Data for this exercise section start

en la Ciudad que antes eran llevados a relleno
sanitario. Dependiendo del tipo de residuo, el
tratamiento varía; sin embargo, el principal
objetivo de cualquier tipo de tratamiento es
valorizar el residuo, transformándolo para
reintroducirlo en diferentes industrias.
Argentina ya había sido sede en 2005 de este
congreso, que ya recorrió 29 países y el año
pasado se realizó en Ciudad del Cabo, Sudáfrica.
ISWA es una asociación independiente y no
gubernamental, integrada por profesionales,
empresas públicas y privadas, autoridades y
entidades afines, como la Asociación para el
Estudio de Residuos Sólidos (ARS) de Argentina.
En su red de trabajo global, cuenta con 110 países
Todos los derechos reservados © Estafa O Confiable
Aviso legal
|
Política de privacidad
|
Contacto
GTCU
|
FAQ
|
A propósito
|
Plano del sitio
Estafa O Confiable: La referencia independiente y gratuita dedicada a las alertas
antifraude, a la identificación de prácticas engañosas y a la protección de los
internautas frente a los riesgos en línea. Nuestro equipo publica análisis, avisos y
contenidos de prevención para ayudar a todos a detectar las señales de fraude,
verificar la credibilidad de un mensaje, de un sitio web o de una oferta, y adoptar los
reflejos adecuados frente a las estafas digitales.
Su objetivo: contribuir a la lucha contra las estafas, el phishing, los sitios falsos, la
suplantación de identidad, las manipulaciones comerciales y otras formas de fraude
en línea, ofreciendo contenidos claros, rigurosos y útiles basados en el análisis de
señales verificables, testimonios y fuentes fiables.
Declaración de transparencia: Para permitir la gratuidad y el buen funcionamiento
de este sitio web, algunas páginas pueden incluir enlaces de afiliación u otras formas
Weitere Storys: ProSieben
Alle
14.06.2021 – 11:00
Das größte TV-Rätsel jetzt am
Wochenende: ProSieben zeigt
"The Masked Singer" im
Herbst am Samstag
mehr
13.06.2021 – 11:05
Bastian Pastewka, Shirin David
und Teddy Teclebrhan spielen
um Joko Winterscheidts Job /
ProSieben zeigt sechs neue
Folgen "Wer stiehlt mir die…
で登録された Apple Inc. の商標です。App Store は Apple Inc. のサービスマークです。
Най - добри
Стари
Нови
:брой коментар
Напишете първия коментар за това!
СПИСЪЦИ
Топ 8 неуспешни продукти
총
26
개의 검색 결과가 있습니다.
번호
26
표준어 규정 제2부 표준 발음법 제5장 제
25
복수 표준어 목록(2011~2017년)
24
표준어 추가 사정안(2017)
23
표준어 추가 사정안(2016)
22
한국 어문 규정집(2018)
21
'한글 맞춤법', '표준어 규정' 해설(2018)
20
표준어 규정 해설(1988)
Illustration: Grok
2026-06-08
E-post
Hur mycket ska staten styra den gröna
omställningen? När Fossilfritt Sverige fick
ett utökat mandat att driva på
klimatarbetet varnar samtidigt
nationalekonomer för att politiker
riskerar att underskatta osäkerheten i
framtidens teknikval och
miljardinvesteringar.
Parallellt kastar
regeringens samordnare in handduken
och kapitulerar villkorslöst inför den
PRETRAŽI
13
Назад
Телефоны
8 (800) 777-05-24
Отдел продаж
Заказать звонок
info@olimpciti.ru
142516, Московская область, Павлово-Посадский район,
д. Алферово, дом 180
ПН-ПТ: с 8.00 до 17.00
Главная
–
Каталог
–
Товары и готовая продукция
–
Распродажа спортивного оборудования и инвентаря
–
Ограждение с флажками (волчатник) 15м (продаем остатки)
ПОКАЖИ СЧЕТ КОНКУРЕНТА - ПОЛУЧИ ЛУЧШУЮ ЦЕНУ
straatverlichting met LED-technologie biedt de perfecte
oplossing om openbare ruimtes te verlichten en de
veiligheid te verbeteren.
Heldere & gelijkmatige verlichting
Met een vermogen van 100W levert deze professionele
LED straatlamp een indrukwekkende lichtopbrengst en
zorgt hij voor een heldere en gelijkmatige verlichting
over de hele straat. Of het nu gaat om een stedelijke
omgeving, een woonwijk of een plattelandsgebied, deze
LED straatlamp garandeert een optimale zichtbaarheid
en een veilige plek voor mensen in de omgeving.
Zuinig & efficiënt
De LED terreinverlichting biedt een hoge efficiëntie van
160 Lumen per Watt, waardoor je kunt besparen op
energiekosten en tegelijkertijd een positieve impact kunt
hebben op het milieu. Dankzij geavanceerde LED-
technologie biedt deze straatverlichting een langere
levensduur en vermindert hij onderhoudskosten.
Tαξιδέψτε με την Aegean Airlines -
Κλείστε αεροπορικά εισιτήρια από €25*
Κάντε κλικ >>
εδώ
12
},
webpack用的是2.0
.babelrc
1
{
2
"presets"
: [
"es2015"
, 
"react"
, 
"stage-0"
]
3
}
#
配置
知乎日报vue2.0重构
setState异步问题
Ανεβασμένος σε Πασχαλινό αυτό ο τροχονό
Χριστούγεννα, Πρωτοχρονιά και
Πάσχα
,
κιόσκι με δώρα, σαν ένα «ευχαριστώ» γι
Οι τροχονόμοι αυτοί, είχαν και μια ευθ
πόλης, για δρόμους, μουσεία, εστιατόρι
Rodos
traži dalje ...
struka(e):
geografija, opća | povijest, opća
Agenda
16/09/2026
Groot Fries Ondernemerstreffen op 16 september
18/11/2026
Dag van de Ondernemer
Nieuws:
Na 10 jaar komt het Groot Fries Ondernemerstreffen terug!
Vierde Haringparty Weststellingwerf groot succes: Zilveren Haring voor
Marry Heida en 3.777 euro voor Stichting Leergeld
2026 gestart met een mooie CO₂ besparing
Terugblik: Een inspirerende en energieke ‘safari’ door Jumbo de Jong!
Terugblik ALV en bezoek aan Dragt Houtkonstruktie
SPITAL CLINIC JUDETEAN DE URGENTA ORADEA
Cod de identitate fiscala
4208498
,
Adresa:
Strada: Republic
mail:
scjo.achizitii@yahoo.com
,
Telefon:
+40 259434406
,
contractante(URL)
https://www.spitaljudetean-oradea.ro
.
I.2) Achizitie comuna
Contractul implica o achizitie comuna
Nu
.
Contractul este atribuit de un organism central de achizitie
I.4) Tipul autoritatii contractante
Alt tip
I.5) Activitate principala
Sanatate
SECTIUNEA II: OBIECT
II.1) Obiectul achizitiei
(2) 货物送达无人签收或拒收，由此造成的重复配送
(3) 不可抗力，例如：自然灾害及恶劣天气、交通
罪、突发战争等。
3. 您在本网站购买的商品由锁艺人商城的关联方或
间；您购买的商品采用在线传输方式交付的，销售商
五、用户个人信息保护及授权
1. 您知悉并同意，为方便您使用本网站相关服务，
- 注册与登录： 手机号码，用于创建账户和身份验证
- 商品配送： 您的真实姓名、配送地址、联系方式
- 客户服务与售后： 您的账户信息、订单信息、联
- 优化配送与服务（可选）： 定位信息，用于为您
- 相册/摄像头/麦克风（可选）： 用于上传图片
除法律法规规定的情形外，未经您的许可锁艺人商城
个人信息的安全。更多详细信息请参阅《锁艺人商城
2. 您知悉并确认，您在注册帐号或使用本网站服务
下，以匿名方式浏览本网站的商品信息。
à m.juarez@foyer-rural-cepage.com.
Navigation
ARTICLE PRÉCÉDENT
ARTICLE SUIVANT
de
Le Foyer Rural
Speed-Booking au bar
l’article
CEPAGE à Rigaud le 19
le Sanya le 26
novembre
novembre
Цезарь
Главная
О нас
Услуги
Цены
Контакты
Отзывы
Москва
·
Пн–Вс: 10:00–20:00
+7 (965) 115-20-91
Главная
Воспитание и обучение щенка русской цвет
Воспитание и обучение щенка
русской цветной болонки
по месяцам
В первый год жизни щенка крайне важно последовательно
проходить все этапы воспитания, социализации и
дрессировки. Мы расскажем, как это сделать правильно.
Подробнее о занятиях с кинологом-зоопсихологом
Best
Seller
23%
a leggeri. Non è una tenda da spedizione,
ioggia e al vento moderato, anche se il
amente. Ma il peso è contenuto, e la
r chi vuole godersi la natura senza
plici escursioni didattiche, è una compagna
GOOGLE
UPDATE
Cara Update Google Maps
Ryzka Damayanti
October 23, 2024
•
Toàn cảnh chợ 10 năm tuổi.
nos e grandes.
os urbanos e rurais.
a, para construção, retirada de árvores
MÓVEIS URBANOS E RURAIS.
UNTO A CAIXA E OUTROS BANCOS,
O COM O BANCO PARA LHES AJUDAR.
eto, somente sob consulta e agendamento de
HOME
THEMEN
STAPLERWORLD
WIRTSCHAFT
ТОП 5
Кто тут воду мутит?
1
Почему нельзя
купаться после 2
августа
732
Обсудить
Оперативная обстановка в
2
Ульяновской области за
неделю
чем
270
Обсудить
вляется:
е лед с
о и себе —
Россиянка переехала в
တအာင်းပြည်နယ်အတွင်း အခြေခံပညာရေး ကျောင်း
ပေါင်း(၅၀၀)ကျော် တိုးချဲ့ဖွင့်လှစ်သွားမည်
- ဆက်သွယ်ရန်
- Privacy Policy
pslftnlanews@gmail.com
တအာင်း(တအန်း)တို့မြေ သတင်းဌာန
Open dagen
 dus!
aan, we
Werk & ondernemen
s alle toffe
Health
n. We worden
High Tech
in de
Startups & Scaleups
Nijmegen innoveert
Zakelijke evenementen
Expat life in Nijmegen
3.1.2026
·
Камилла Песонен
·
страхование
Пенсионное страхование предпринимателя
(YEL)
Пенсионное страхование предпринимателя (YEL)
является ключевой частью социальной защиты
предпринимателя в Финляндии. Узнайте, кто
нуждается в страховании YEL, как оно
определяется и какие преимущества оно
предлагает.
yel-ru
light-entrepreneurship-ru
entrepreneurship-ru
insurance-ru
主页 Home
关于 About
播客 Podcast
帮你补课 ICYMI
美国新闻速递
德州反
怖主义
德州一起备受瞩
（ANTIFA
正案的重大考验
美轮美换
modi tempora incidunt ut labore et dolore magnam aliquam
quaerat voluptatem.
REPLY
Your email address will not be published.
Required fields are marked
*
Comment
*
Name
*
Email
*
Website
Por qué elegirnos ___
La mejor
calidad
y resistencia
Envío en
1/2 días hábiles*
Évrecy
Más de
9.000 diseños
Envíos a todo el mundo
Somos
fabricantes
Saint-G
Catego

Data for this exercise section end

▶ _What is being asked_
Which lines in the data above contain "ProSieben"? Show each one.

▶ _Exercise answer_
Weitere Storys: ProSieben
Wochenende: ProSieben zeigt
ProSieben zeigt sechs neue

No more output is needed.